A végén csattan az ostor.
Az nevet, aki utoljára nevet.
Hint: 
_Feketeleves_ = fekete kávé , black coffee served for Bálint Török in the camp of Sultan Suleyman on Aug 29, 1541 when he was finally captured and prisoned for his life in the Seven Towers in Istambul.


----------



## LMatt88

franknagy said:


> Do you warn the reader or a character in the comics to an upcoming *unpleasant *happening?
> If you do, use "Hátra van még a _feketeleves_".
> If you introduce the victory of somebody who is *standing to lose but he/she wins in the last chapter *then use:
> 
> A végén csattan az ostor.
> Az nevet, aki utoljára nevet.
> Hint:
> _Feketeleves_ = fekete kávé , black coffee served for Bálint Török in the camp of Sultan Suleyman on Aug 29, 1541 when he was finally captured and prisoned for his life in the Seven Towers in Istambul.


 
Thanks a lot!


----------



## Zsanna

But you could also stay closer to the original and say: _Még nem végeztem veled_! (I'll deal with you later.) or "_Megállj csak_!" (This is not over. - used especially if you don't promise an action in the future sometime but you are planning to deal with the person "now".)
Although if you want to use both, it would sound more natural the other way round: _Megállj csak! Még nem végeztem veled_!

P.S. _Még nincs vége_ is a possibility but we'd need more context (who is talking to whom in what situation with what intentions... etc.) to be able to decide.


----------



## LMatt88

Zsanna said:


> _Megállj csak! Még nem végeztem veled_!

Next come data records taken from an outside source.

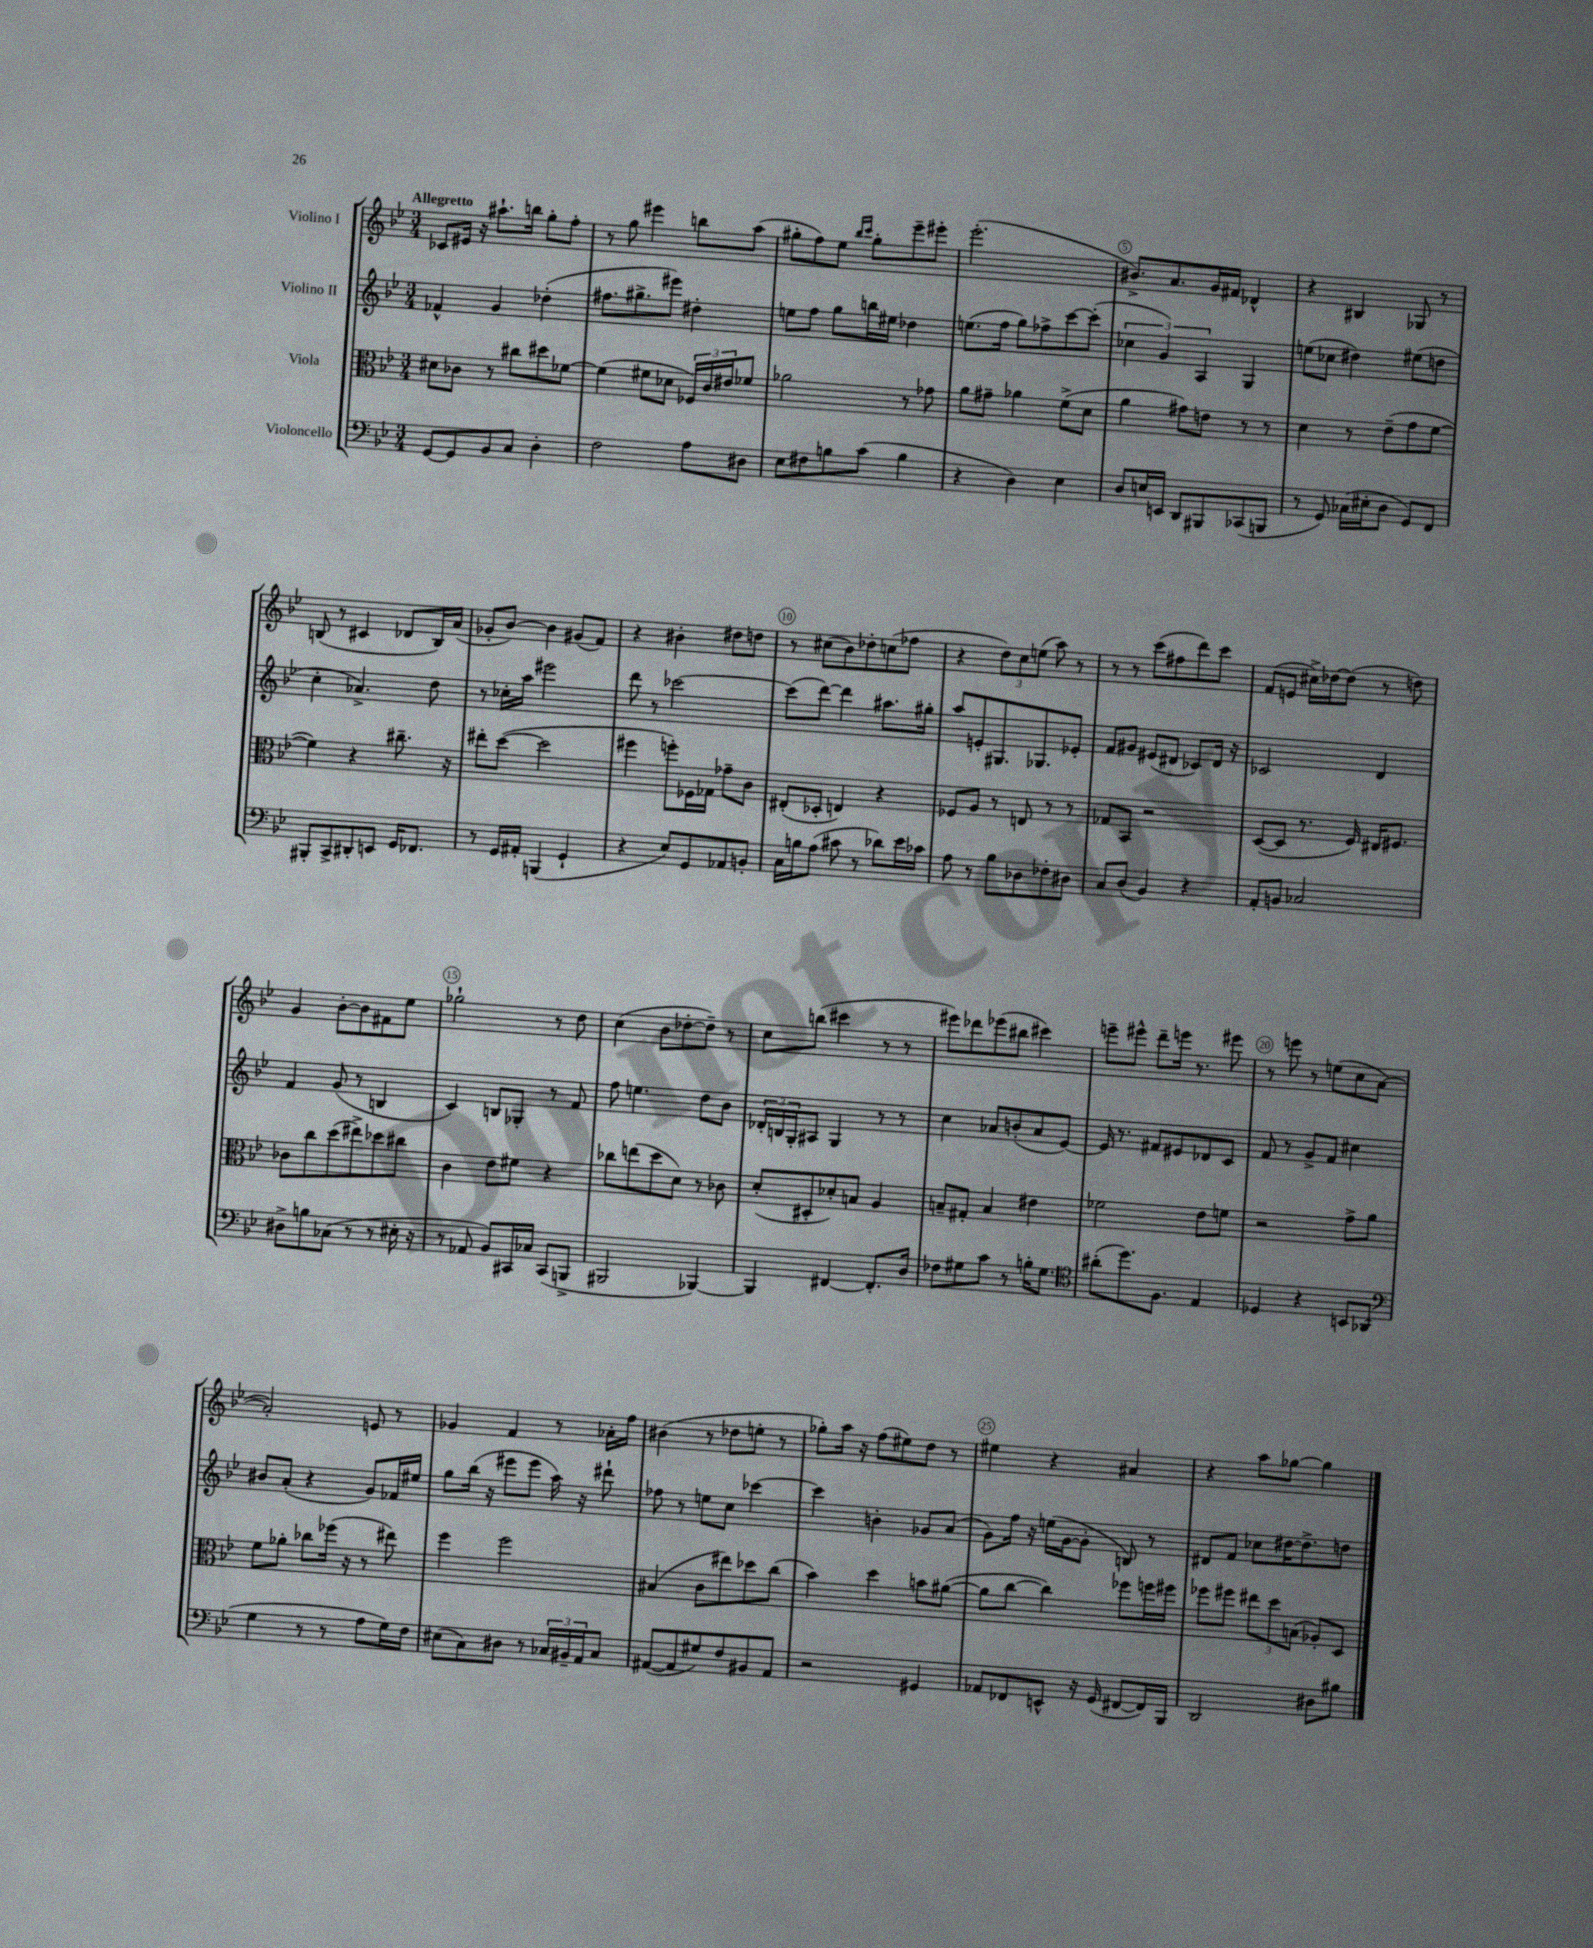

**kern	**kern	**kern	**kern
*staff4	*staff3	*staff2	*staff1
*clefF4	*clefC3	*clefG2	*clefG2
*k[b-e-]	*k[b-e-]	*k[b-e-]	*k[b-e-]
*M3/4	*M3/4	*M3/4	*M3/4
[8GG	8d#	4f-^^	8c-
8GG]	8c-	.	16e#
.	.	.	16r
8BB-	8r	4g	8.aa#`
8C	8cc#	.	.
.	.	.	16bb
4D'	8dd#	(4dd-'	8gg'
.	[8f-	.	8ff'
=	=	=	=
2F	(4f-]	8.ff#	8r
.	.	.	8gg
.	.	8.gg#^	.
.	8f#	.	4eee#
.	8d-	8eee#)	.
8A	24F-)	4dd#'	8bb
.	24c	.	.
.	24e#	.	.
8D#	8f-	.	(8aa
=	=	=	=
8E-	2a-	8ee	8gg#'
8F#	.	8ff	8ff)
8B	.	8gg	8ee-
.	.	.	16qqbb-
.	.	.	16qqccc
(8c	.	16bb	8gg#'
.	.	16ee#	.
4B	8r	4dd-	8eee-~
.	8g-	.	8eee#'
=	=	=	=
4r	8a	(8.ee	(2.eee-'
.	8g#~	.	.
.	.	16ff	.
4D)	4a-	8gg)	.
.	.	8ff-^	.
4E-	(8f^	[8ccc	.
.	8d	(8ccc']	.
=	=	=	=
8D	4a	6cc-	8.b#^)
16E	.	.	.
.	.	6g)	.
16EE	.	.	8.a
8DD	8g#)	.	.
.	.	6A	.
8BBB#	8e	.	16g
.	.	.	16f#
(8CC-	8r	4G	4d-^^
8BBB	8r	.	.
=	=	=	=
8r	4d	(8ee	4r
8GG)	.	8cc-	.
(16C-	8r	4dd#)	4B#
16E#'	.	.	.
8D	(8e-~	.	.
8GG)	8g	(8ee#	8G-
8FF	[8f	8dd	8r
=	=	=	=
8BBB#'	4f])	4cc'	(8B
8CC^	.	.	8r
8DD#'	4r	4.a-^)	4c#
8EE	.	.	.
16GG	8.cc#~	.	8d-
8.FF-	.	.	.
.	.	8dd	16B)
.	16r	.	(16a
=	=	=	=
8r	8ee#'	8r	8g-'
16GG	([8dd	16cc-'	[8b-)
16AA#'	.	16aa	.
(4BBB	2dd]	2eee#	4b-]
4GG`	.	.	(8g#
.	.	.	8f)
=	=	=	=
4r	4ff#	8ddd	4r
.	.	8r	.
8E-)	8ff')	[2ccc-	4b#'
8GG	16F-	.	.
.	16G-	.	.
8AA-	8g-~	.	8dd#
8BB'	8c	.	8dd
=	=	=	=
16C	(8E#'	(8ccc-]	8r
16B	.	.	.
(8A	8D-'	[8ddd)	(8cc#
8c#	4E)	4ddd]	8b-)
8r	.	.	8dd-'
8d-)	4r	8.aa#	(8cc
16e-	.	.	8ff-
16c-	.	16gg#'	.
=	=	=	=
8A	8F-	8aa	4r
8r	8A	8e'	.
8B-	8r	8.G#	12dd)
.	.	.	12cc
8D-	8E	.	.
.	.	.	(12ee
.	.	8.G-	.
8F-'	8r	.	8aa)
8D#	8r	8e-'	8r
=	=	=	=
8C	8G-	8f	8r
(8D	8BB-	8g#	8r
4BB-)	2r	(8e#	(8ccc
.	.	8d#	8ff#
4r	.	8c-)	8ddd)
.	.	16d#	8ccc
.	.	16r	.
=	=	=	=
8AA'	([8D	2c-	(8f
8BB	8D]	.	8e
2C-	8.r	.	16cc#^)
.	.	.	[16dd-
.	.	.	(8dd-]
.	16F)	.	.
.	16E#	4d	8r
.	8.F#	.	.
.	.	.	8dd)
=	=	=	=
8D#^	8c-	4f	4g
8B	8cc	.	.
(8C-	(8dd	(8g	[8b-'
8r	8ee#^)	8r	8b-]
8r	8dd-	4B	8f#
16E#'	8cc#	.	8ee-
16r	.	.	.
=	=	=	=
8r	4c	4c)	2gg-`
8AA-	.	.	.
8BB-)	8e-	8B	.
16CC#	8f#	8G-'	.
16C-	.	.	.
(8CC#	4r	8r	8r
8BBB^	.	8f	8dd
=	=	=	=
2BBB#	8cc-	8ff	(4cc
.	(8ee	4.ee	.
.	8dd	.	8b-
.	8d)	.	[8dd-'
[4BBB-)	8r	8dd	8dd-~])
.	8c-	8b-	8r
=	=	=	=
4BBB-]	(8d'	24d-'	8cc
.	.	24B	.
.	.	24G'	.
.	8D#'	8A#	(8bb
[4FF#	8d-')	4G	4ccc#
.	8B	.	.
8.FF#']	4A	8r	8r
.	.	8r	8r
16D	.	.	.
=	=	=	=
8F-	8B~	4cc	8eee#)
8G#	8G#'	.	8ddd-
8c	4B	8a-	(8eee-
8r	.	(8b'	8bb#
16B'	4e#	8a-	4ccc#)
8.G#	.	.	.
.	.	[8e-)	.
=	=	=	=
*clefC4	*	*	*
(8a#'	2f-	16e-]	8eee~
.	.	8.r	.
8.dd)	.	.	8eee#^^
.	.	8f#	8ddd~
8.F	.	.	.
.	.	8e#	16eee
.	.	.	8.r
4E-	8e-	8d-	.
.	8f	8c	8eee#
=	=	=	=
4D-	2r	8f	8r
.	.	8r	8eee
4r	.	8g^	8r
.	.	8f	(8ee
8BB	8g^	4cc#	8cc
(8AA-	8a	.	[8a
=	=	=	=
*clefF4	*	*	*
4G	8f	8b#	2a'])
.	8a-'	(8a'	.
8r	8cc-	4r	.
8r	(16ff-	.	.
.	16r	.	.
8A	8r	8g)	8e
16G)	8ee#)	16f-	8r
16F	.	16ee#	.
=	=	=	=
(8E#	4ff	8gg	4g-
8C)	.	(16bb-	.
.	.	16r	.
8D#	2ff	8eee#	4f
8r	.	8eee#	.
24C-	.	16aa)	8r
24BB#~	.	.	.
.	.	16r	.
24AA	.	.	.
8C-	.	8ddd#`	16a-'
.	.	.	16ff
=	=	=	=
([8AA#	(4B#	8ff-	(4b#
8AA#]	.	8r	.
8G#)	8c	8ee	8r
8F	8ee#)	8cc	8dd-
8BB#	8dd-	[4ccc-	8ee'
8AA#	(8cc	.	8r
=	=	=	=
2r	4b-)	4ccc-]	8gg-')
.	.	.	16aa
.	.	.	16r
.	4dd	4b'	(8ff
.	.	.	8ee#)
4GG#	8b	8g-	8dd
.	([8a#	(8a	8r
=	=	=	=
8AA-	8a#]	8g)	4ee#
8FF-	[8cc	16ff	.
.	.	16r	.
8EE^^	4cc])	(16ee	4r
.	.	[16g	.
16r	.	8g']	.
(16GG	.	.	.
[8FF#	8ff-	8B)	4a#
16FF#])	16ff	8r	.
16BBB-	16ff#	.	.
=	=	=	=
2DD	8ff-	8d#	4r
.	8ff#	8f	.
.	12ee#	8cc-	8aa
.	12dd	.	.
.	.	[16dd#	[8gg-
.	(12B	.	.
.	.	8.dd#^]	.
8D#	8A-')	.	4gg-]
8B#	8D	8dd	.
==	==	==	==
*-	*-	*-	*-
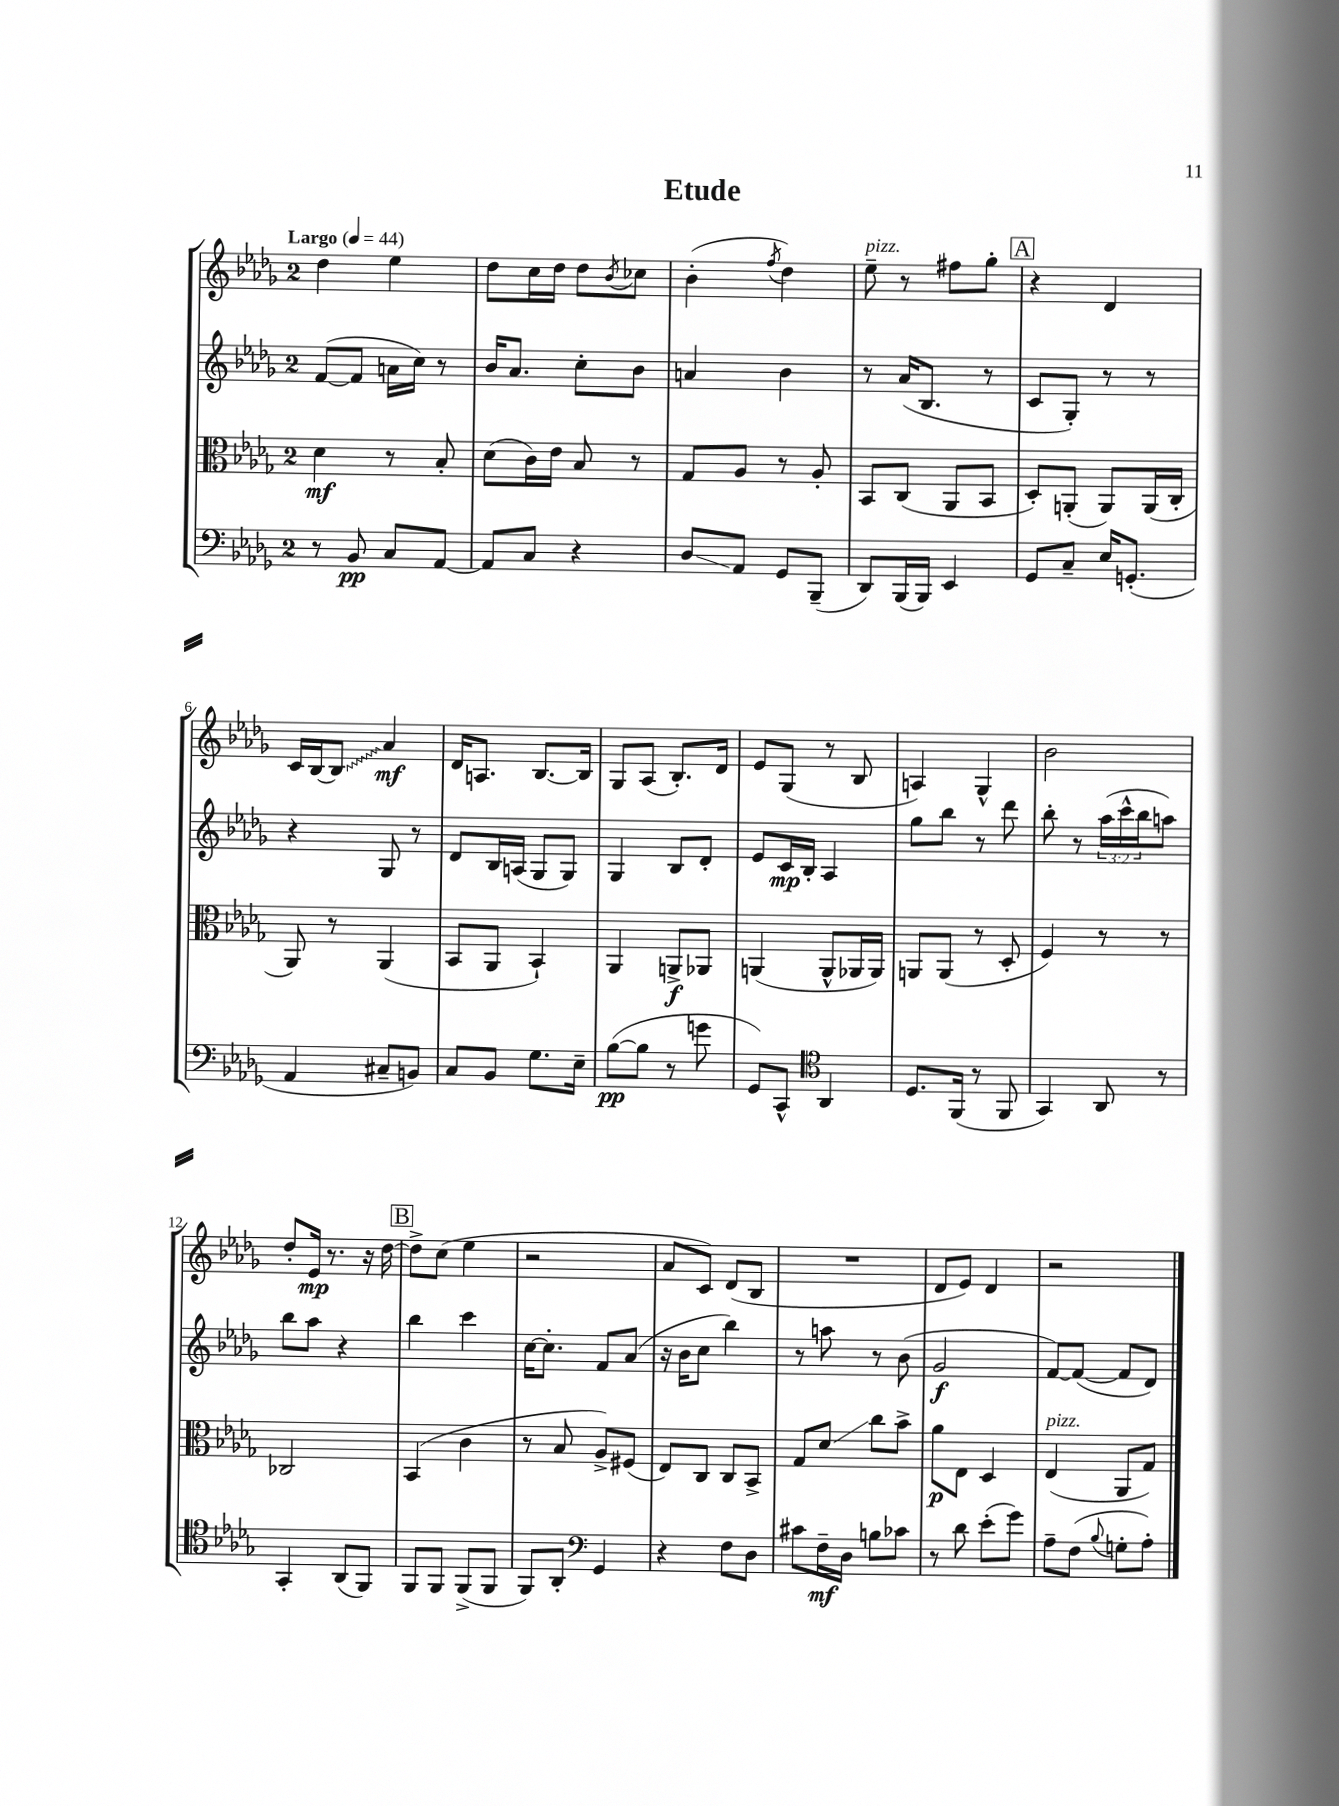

Would that answer be for a plural as well? the character is addressing two people


----------



## Zsanna

I would use "Hátra van még a feketeleves." (full stop or exclamation mark) more in a description, e.g. telling a story to someone in the sense "and if you think that was already bad enough, you'll be surprised"... so not necessairily threatening anybody (e.g. the listener), just indicating that the worst is still to come (in the story I'm telling).

I thought the context was more about somebody telling this threateningly to another character in a comic book.
In other words, context is necessary here for further discussion, especially if it turns out that the speaker addresses two people. 
Yes, there would be a change then. In my version: Megálljatok csak! Még nem végeztem veletek! (But I'm still not sure whether the style fits the context.)


----------



## LMatt88

Zsanna said:


> I would use "Hátra van még a feketeleves." (full stop or exclamation mark) more in a description, e.g. telling a story to someone in the sense "and if you think that was already bad enough, you'll be surprised"... so not necessairily threatening anybody (e.g. the listener), just indicating that the worst is still to come (in the story I'm telling).
> 
> I thought the context was more about somebody telling this threateningly to another character in a comic book.
> In other words, context is necessary here for further discussion, especially if it turns out that the speaker addresses two people.
> Yes, there would be a change then. In my version: Megálljatok csak! Még nem végeztem veletek! (But I'm still not sure whether the style fits the context.)



it is! he's having a fight with two people, and he suddenly has to leave, sorry about not being clear enough.


----------



## franknagy

Menaces in second person plural:

Majd megtanítalak titeket kesztyűbe dudálni!
Ma szartatok utoljára!


----------